New York Tel. Co., 440 U.S. at 537, 538, 99 S.Ct. at 1339, 1340, 59 L.Ed'.2d at 567 (footnotes omitted). After a detailed examination of the history of the Social Security Act of 1935 with its heavy often repeated emphasis upon state autonomy in unemployment compensation plans, the Court concluded New York’s unemployment compensation statute was due the deference afforded “analogous state laws of general applicability that protect interests ‘deeply rooted in local feeling and responsibility.’ ” New York Tel. Co., 440 U.S. at 540, 99 S.Ct. at 1341, 59 L.Ed.2d at 568. Such laws are not found preempted unless a compelling congressional direction to do so can be found. Id. The Court found no such compelling congressional direction in New York Telephone Company. For the same reasons I find none here. The cases are too similar for any other conclusion to logically follow.

State unemployment statutes are involved in both. Consequently the Court’s determination that unemployment compensation was a subject Congress specifically intended to leave for the state’s governance applies. The interference with the balance of power between labor and management created by Florida’s law is much less than that caused by the New York law the Court approved. Benefits paid New York strikers significantly strengthened their ability to prolong a strike. In addition the strikers’ employers shouldered a large part of the cost of the benefits. In contrast here there is no showing that denial of benefits hampers union members in their dealings with management. Allegations to that effect have been made, but no evidence cognizable under Federal Rule of Civil Procedure 56 has been submitted to substantiate them. Had evidence been submitted, however, it would not affect this decision. A state law’s effect upon the economic weapons allowed labor and management is one of the crucial considerations in labor law preemption analysis. New York Tel. Co. v. New York Labor Dept., 440 U.S. 519, 99 S.Ct. 1328, 59 L.Ed.2d 553 (1979). Florida’s disqualification from receipt of benefits of those rejecting employment because it is non-union cannot have as significant an effect upon the balance of power as New York’s payment of benefits to striking workers at their employer’s expense. The Supreme Court has already approved a Florida statute prohibiting an even more potent union weapon, the union shop. Retail Clerks International Association v. Schermerhorn, 375 U.S. 96, 84 S.Ct. 219, 11 L.Ed.2d 179 (1963). If that restriction upon union activity payment of benefits to strikers is permissible, Florida’s disqualification of those refusing non-union work is certainly permissible.

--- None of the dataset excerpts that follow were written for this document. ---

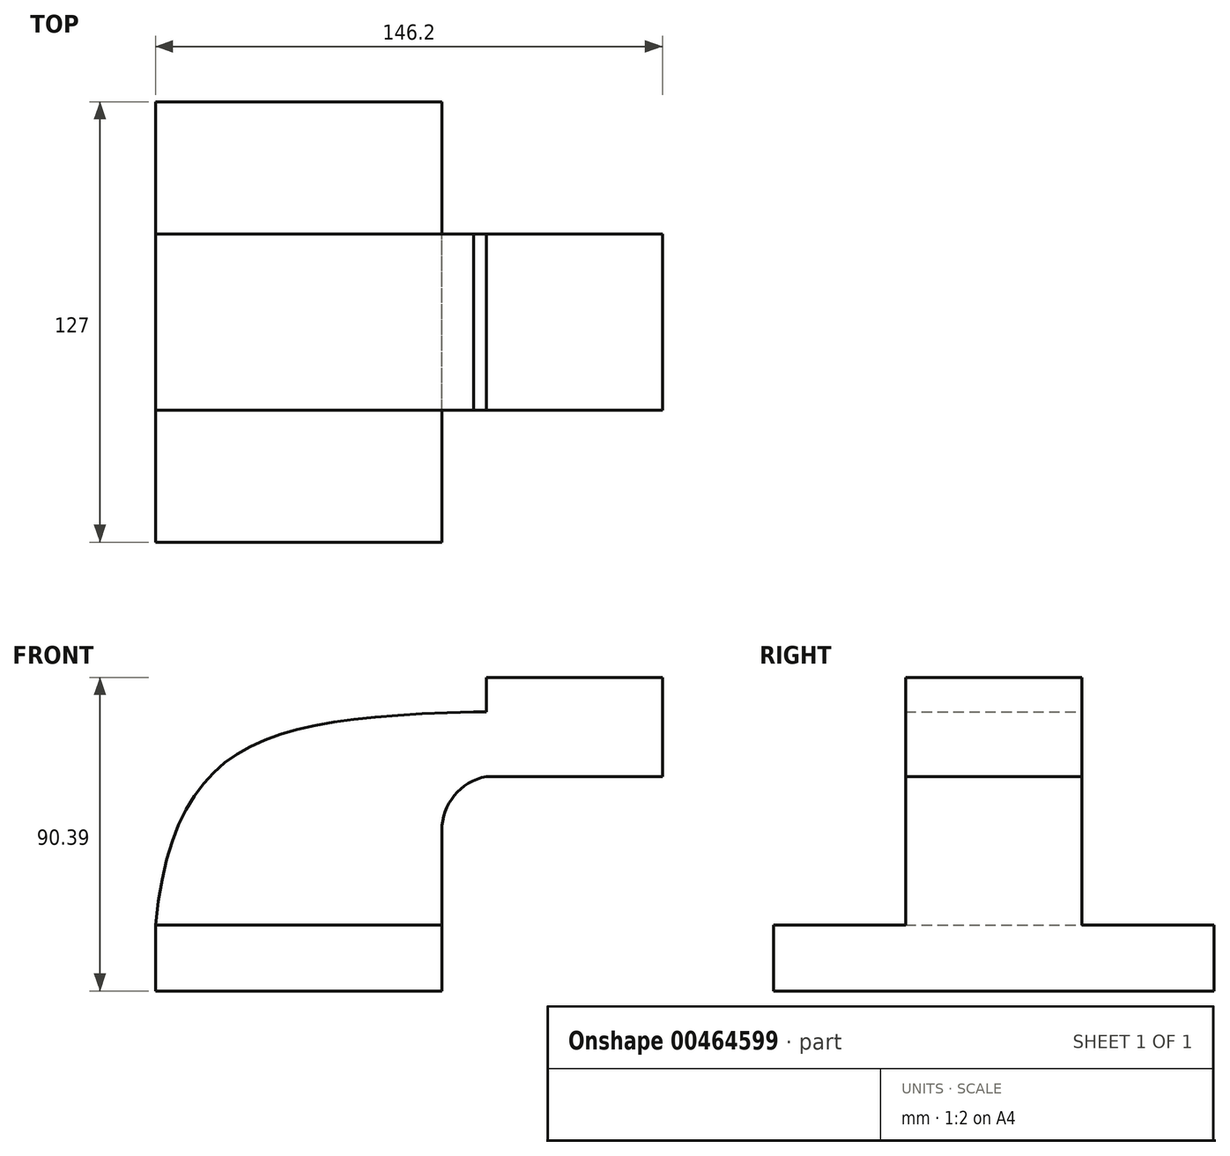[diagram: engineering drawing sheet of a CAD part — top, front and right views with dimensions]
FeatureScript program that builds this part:
annotation { "Feature Type Name" : "Feature", "Feature Type Description" : "" }
export const myFeature = defineFeature(function(context is Context, id is Id, definition is map)
    precondition{}
    {
        {
            var Q0;
            Q0=qCreatedBy(makeId("Front.planeOp"),FACE);
            var sketch = newSketch(context, id + "F0", { "sketchPlane" : qUnion([Q0])});
            skLineSegment(sketch, "E0.bottom", {"start": v(41.27, 9.53) * mm, "end": v(-41.28, 9.53) * mm});
            skLineSegment(sketch, "E0.top", {"start": v(41.28, -9.52) * mm, "end": v(-41.27, -9.52) * mm});
            skLineSegment(sketch, "E0.left", {"start": v(41.27, 9.53) * mm, "end": v(41.28, -9.52) * mm});
            skLineSegment(sketch, "E0.right", {"start": v(-41.28, 9.53) * mm, "end": v(-41.27, -9.52) * mm});
            skPoint(sketch, "E0.middle", {"position": v(0, 0) * mm});
            skLineSegment(sketch, "E1.bottom", {"start": v(104.92, 80.86) * mm, "end": v(54.12, 80.86) * mm});
            skLineSegment(sketch, "E1.top", {"start": v(104.92, 52.28) * mm, "end": v(54.12, 52.28) * mm});
            skLineSegment(sketch, "E1.left", {"start": v(104.92, 80.86) * mm, "end": v(104.92, 52.28) * mm});
            skLineSegment(sketch, "E1.right", {"start": v(54.12, 80.86) * mm, "end": v(54.12, 52.28) * mm});
            skPoint(sketch, "E1.middle", {"position": v(79.52, 66.57) * mm});
            skLineSegment(sketch, "E2", {"start": v(41.27, 9.53) * mm, "end": v(41.27, 36.7) * mm});
            skArc(sketch, "E3", {"start": v(41.27, 36.7) * mm, "mid": v(44.9, 46.8) * mm, "end": v(54.12, 52.28) * mm});
            skArc(sketch, "E4.0", {"start": v(22.22, 36.7) * mm, "mid": v(30.2, 58.91) * mm, "end": v(50.48, 70.98) * mm});
            skLineSegment(sketch, "E4.1", {"start": v(22.22, 9.53) * mm, "end": v(22.22, 36.7) * mm});
            skLineSegment(sketch, "E5", {"start": v(50.48, 70.98) * mm, "end": v(64.49, 70.98) * mm});
            skLineSegment(sketch, "E6", {"start": v(54.12, 52.28) * mm, "end": v(64.49, 52.28) * mm});
            skLineSegment(sketch, "E7", {"start": v(64.49, 70.98) * mm, "end": v(64.49, 52.28) * mm});
            skFitSpline(sketch, "E8", {"points": [v(-41.28, 9.52) * mm, v(50.48, 70.98) * mm], "startDerivative": vector(16.9, 162.81) * mm, "endDerivative": vector(180.35, 5.79) * mm});
            skSolve(sketch);
        }
        {
            var Q0;
            Q0=makeQuery(id+"F0.imprint","IMPRINT",FACE,{"disambiguationData":[TD([[makeQuery(id+"F0.imprint","IMPRINT",EDGE,{"derivedFrom":sQuery(id+"F0.wireOp",EDGE,"E0.top")}),-1.0]])]});
            extrude(context, id + "F1", {"entities" : qUnion([Q0]), "endBound" : BoundingType.SYMMETRIC, "depth" : 127 * mm});
        }
        {
            var Q0;
            Q0 = qSketchRegion(id + "F0", true);
            extrude(context, id + "F2", {"entities" : qUnion([Q0]), "operationType" : NewBodyOperationType.ADD, "endBound" : BoundingType.SYMMETRIC, "depth" : 50.8 * mm});
        }
    });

Other cases involving other laws involving “state laws of general applicability that protect interests ‘deeply rooted in local feeling and responsibility’ ” lead to the same conclusion. Sears, Roebuck & Co. v. San Diego County District Council of Carpenters, 436 U.S. 180, 98 S.Ct. 1745, 56 L.Ed.2d 209 (1978), is an instructive and analogous example. There union members picketed Sears upon Sears’ property to force Sears to employ union hall dispatched carpenters. Their picketing was arguably protected by federal labor laws; ejecting the picketers was arguably prohibited. Although picketing is labor’s classic weapon, the Court nonetheless held the state could enforce its trespass statute against the picketers and require them to leave Sears’ property. The legitimacy of the picketing was a different controversy than the appropriateness of the location. The location was the state’s concern, and its regulation by trespass statute was not prohibited. Entitlement to unemployment compensation is a state concern separate from union members’ decision to reject non-union work. Like California’s trespass statute, Section 443.06 is not preempted by federal labor laws.

The Plaintiffs have hinted with desultory, gratuitous comments that they also challenge Section 443.06 as a violation of their right to freedom of association. I do not consider the issue adequately raised and find it meritless.

*534Plaintiffs’ motion for summary judgment is denied. Defendants’ motion for summary judgment is granted. The Clerk shall tax all lawful costs against the Plaintiffs.